I won’t bore you with the details of my frustrating, muttering-under-my-breath driving escapade. Suffice to say that the trip was divided into three legs:
1. The navigation system directed me from the Hartford Airport to within 300 feet of my hotel, when it suddenly changed its mind and declared it was “recalculating.” It then proceeded to direct me on a confusing ride around Glastonbury, CT, which culminated when it finally told me to get back on a nearby Interstate and “continue for 27 miles.”
2. The following morning, it was unable to take me from my hotel to my ultimate destination because it said the desired address was “not in the database.”
3. Finally, it tried to take me back from my destination to the Avis facility at Hartford Airport, but missed the facility by 0.4 miles. Instead of going to Avis, it directed me to a locked gate at the back of the airport. When I pulled away from the locked gate, it begged me to go back, chanting, “Make a U-turn. Make a U-turn. Make a U-turn.”
I can only hope there wasn’t any kind of recording device in the car at that point because I fear that the threats I made to the disembodied Garmin voice may have been vaguely illegal.
I knew, though, that there must be some logical explanation for this craziness, so after I returned home, I called Garmin. A pleasant public relations woman there suggested that “perhaps they didn’t get the device re-set or the software hadn’t been updated recently. As in any consumer electronics device, there are times where there are bugs, and those bugs need to be fixed.”
Moreover, I assume that Garmin’s massive sales of these devices (they sold 1.55 million nav devices in the first quarter of 2007) suggests that portable navigation is getting a lot of good word of mouth.

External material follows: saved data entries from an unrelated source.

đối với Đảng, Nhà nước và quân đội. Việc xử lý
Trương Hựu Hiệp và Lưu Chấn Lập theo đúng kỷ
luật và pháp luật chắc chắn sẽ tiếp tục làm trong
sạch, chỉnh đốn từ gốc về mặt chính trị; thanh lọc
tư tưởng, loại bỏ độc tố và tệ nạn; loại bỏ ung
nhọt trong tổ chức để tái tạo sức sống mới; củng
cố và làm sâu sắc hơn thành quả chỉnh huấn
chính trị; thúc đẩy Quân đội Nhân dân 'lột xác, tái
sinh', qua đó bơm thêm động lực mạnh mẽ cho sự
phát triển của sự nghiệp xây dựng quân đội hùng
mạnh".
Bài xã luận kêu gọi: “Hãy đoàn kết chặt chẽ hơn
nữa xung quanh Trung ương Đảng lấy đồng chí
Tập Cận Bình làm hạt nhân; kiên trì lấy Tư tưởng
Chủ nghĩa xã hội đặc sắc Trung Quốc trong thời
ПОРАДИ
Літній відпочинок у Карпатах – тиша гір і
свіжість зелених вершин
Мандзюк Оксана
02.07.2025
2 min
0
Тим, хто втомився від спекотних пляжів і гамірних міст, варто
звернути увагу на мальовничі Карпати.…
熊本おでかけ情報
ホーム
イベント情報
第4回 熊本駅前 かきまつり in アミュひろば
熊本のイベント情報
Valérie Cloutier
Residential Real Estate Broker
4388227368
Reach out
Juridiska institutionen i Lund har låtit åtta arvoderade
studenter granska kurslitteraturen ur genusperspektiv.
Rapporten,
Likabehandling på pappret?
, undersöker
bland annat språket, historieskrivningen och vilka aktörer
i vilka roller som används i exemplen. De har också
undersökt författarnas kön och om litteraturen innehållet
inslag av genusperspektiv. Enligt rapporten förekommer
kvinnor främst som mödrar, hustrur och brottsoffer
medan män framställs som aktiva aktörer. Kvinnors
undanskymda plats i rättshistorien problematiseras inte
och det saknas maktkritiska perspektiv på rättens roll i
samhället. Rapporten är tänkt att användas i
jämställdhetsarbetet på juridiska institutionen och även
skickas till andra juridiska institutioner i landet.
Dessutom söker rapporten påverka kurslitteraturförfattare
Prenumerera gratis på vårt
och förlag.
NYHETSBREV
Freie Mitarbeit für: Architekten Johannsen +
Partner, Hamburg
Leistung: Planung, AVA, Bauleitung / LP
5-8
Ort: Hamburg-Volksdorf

On the other hand, I suspect that I’m not alone in my experiences with automotive navigation. All of these systems depend on data that may sometimes be outdated or just plain inaccurate. And I’m concerned that those moments of inaccurate data reporting are subverting the goal of automotive navigation. Instead of helping the driver, they’re occasionally causing a distraction. Instead of looking at the road, I found myself creeping along, waiting for directions, gazing at a small display on the windshield.
That can’t be good. In an era when we’re already concerned about the effect of iPods, cell phones, fancy audio systems and satellite radios in the vehicle, we don’t need another distraction.
That’s why I won’t spend the extra $10.95 for a navigation device on my next Avis rental car. I’m capable of getting lost without electronic help, thank you.